Na correspondência o bispo cobrava do “ilustre representante da coroa,
responsável pela manutenção da lei e da ordem, um grande esforço em restituir o
que fora suprimido da igreja”.
O intendente
enviou ao bispo trezentos mil-réis. Disse que, apesar de compreender a posição
da igreja, não havia condições de remeter toda a importância desviada e acreditava
que o valor, embora reduzido, amenizaria os prejuízos tomados. Feito isso, escreveu
ao dono do escravo. Explicou que, se fosse outra pessoa ou instituição, ele não
se esforçaria em reaver o prejuízo, mas sendo a igreja a obra de Deus ele
achara melhor fazer um novo pagamento. Disse-lhe que o fez com recursos da
intendência, que eram poucos, porém só o fizera porque “acreditava que o
ilustre barão compreenderia a situação e restituiria a intendência”.
O dono do
escravo, não gostou da história que ouvira. Porém ponderou – não convém ficar
devendo a essa gente. - Selou e enviou um envelope com setecentos e cinquenta
mil-réis, a mesma quantia que entregara ao intendente da primeira vez. Na manhã
seguinte o barão acordou com uma pulga atrás da orelha. Virou-se para a esposa e
indagou o que fora feito do padre. Pois a alguns domingos notara que estava
outro a rezar a missa. A esposa, carola, explicou que subitamente o antigo
padre fora enviado ao sul, e que sequer tinha se despedido.

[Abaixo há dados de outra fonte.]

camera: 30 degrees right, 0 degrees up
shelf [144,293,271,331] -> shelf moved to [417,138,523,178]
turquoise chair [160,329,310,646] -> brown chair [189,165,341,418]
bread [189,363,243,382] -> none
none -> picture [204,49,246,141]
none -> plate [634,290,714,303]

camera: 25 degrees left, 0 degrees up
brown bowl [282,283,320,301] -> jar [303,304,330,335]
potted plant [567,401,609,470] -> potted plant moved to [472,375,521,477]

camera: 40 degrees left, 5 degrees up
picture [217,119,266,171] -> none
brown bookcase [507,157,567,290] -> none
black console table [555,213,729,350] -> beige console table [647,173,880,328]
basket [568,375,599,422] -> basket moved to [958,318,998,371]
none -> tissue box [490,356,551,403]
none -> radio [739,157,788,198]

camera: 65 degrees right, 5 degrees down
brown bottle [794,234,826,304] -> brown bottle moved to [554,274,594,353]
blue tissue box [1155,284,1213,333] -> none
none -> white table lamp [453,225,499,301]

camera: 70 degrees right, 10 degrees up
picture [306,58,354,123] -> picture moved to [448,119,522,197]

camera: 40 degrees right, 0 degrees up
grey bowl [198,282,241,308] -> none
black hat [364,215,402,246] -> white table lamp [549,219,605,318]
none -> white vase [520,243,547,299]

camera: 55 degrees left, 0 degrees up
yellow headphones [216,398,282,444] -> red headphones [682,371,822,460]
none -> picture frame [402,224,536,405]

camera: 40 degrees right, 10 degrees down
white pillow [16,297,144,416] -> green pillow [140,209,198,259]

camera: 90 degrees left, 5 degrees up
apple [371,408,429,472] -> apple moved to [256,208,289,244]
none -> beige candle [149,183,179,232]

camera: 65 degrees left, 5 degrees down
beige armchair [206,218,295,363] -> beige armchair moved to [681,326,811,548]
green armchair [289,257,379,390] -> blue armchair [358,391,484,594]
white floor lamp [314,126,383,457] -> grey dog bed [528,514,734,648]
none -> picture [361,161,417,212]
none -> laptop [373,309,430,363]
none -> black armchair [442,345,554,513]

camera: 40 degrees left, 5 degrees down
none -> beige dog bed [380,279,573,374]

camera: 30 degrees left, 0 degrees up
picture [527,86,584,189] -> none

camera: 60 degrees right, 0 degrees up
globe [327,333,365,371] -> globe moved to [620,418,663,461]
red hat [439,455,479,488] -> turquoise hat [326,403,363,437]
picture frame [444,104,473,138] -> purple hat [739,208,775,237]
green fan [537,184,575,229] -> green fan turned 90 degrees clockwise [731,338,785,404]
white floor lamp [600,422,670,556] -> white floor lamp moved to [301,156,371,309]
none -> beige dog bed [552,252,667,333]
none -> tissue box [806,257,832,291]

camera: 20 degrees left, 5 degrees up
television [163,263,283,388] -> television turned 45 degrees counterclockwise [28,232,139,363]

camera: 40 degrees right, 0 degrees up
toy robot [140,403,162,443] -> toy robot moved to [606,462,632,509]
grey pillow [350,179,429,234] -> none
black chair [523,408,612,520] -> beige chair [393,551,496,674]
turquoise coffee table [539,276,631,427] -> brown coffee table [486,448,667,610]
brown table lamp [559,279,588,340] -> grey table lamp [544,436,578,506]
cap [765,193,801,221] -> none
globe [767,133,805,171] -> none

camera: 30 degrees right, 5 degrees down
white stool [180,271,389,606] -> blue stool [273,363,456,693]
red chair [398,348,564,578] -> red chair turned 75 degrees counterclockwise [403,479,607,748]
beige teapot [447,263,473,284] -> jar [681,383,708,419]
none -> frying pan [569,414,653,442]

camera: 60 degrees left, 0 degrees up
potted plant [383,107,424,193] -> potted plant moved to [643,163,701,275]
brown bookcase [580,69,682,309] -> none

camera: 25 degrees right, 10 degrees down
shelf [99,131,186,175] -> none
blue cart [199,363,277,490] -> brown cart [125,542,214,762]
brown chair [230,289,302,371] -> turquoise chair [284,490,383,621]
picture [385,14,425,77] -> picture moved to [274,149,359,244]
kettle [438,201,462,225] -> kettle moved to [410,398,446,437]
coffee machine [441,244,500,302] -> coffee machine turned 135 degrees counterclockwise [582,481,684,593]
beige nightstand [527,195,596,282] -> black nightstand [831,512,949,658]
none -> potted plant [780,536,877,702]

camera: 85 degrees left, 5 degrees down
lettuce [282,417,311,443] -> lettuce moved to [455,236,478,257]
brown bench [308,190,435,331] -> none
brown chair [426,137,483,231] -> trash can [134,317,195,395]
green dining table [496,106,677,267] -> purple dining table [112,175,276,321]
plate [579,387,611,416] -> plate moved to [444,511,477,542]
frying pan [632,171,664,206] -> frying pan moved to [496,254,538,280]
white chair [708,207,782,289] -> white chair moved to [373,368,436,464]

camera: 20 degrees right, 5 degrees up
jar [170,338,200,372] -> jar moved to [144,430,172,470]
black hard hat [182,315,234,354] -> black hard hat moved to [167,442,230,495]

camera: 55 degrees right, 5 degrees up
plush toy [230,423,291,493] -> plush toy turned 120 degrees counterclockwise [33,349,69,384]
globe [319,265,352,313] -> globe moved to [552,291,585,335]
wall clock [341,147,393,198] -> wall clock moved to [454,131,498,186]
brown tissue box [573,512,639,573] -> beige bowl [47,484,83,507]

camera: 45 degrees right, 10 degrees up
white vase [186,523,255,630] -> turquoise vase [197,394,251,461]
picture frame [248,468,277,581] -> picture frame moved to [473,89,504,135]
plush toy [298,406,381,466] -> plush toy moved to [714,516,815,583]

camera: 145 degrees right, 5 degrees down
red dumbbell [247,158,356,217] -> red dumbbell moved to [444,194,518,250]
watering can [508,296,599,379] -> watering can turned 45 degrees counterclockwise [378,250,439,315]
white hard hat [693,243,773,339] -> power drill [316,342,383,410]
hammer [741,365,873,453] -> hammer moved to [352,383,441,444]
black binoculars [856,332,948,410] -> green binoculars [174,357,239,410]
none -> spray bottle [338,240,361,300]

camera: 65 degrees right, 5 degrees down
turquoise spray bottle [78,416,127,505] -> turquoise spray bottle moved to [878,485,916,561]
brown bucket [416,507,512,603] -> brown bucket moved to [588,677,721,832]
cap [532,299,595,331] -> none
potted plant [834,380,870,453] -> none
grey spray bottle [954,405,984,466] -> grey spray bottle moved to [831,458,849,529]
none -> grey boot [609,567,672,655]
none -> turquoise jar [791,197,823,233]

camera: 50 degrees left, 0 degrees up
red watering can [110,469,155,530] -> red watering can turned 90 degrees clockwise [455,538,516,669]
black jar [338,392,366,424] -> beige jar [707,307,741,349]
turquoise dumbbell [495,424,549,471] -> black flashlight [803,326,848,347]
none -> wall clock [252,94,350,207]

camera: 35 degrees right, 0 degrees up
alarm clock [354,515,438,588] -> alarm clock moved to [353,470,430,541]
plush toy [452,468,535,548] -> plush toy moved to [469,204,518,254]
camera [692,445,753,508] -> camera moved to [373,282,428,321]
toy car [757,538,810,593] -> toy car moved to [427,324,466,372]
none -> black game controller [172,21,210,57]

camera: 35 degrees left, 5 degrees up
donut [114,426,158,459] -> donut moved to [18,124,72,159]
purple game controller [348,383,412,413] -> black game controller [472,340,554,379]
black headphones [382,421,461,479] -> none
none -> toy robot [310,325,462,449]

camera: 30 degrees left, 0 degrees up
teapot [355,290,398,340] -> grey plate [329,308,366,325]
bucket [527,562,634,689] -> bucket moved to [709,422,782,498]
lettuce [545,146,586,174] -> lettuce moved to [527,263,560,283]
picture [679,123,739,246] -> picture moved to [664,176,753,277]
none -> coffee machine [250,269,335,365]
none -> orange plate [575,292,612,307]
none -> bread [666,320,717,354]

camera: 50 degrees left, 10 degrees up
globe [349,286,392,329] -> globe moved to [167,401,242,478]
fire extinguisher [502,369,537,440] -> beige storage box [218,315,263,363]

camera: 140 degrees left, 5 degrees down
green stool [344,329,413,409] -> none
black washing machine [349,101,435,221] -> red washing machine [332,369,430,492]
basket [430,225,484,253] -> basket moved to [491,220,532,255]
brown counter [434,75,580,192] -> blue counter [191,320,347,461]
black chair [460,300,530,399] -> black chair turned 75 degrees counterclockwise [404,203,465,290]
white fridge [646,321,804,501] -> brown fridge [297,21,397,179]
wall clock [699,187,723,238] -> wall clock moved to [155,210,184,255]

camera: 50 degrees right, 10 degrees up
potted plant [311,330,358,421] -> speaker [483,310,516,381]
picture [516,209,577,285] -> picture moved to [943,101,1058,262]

- Padre filho de uma puta!
- Te esconjuro Antônio! Isso é
coisa que se diga! – Disse a mulher antes de se retirar confusa e assustada. –
Estás cada vez mais caduco homem!
O barão, depois
de muito fumar e pensar, decidiu escrever ao bispo. Não entrou em detalhes,
porém deixou claro que sabia do “sumiço dado pelo padre ao dinheiro da recompensa”.
Relatou que tinha mandado dar cabo a toda descendência do negro. Afinal, de um
escravo que havia feito até um padre pecar, não podia sair coisa boa. Comprometeu-se
também a cuidar para que a história não se espalhasse e manchasse a imagem da Santa
Madre Igreja. Concluiu a carta solicitando ao bispo fosse depor a seu favor
numa questão fundiária em que estava envolvido contra um primo. As terras, anexas
a sua propriedade, eram reivindicadas pelas duas famílias. Uma declaração
oficial da igreja a seu favor no tribunal seria de grande valia.
Assim foi feito. E após ganhar a contenda o
barão incumbiu um funcionário de demarcar os novos limites da propriedade. A
tropa encarregada pelo serviço encontrou uma estatueta de barro
inexplicavelmente postada sobre uma pedra numa gruta que delimitava a fronteira
sul da fazenda. O artefato fora levado ao barão, que ficou cismado com a
imagem. Era dia trinta de setembro e a baronesa o convenceu a erguer nas
proximidades da gruta uma capela em homenagem a São Jerônimo.
Ainda hoje, a
estatueta encontrada pelos tropeiros enfeita o altar.